Changed name for this.
Married 12 years - together 15 - discovered OH is habitual liar - lied to me regularly throughout our whole time together. Starting with 'simple' lies about how long he was out drinking with the boys on work trips; gradually escalating to flirting with female colleagues and apparently a 'close call' with nearly being unfaithful when our youngest was a newborn. All came to a head about 5 years ago when we emigrated - I discovered messages on family iPad he'd accidentally linked to his email account.
I've struggled on - trying to give our youngest the dream life that emigration promised - and it has worked out in that respect - their education is fabulous, growing up in a beautiful place.
OH has made almost no effort to try and fix things between us and I've had enough and am going home soon. Youngest child wants to be back near older siblings, who are older with their own children now. So we are going back. I've left it too long already.
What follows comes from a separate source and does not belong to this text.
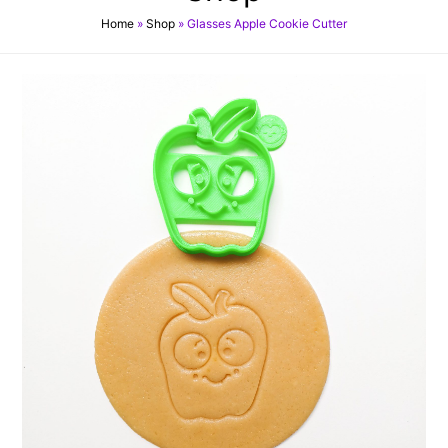
Home
»
Shop
»
Glasses Apple Cookie Cutter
How do I get over the feeling of such sadness at the end of my marriage - such deep sadness that he was never the person I thought he was - that he's not my friend, he has disrespected me and been disloyal to me. That he didn't deserve my trust. How could I have been so stupidly blind to how he was treating me.
He's made no attempt to try and fix things - I feel like he's waiting for me to go so he can be the heartbroken abandoned husband.
Why is it so hard to walk away and stop hoping he will beg me to stay. How do I find the strength to see this through?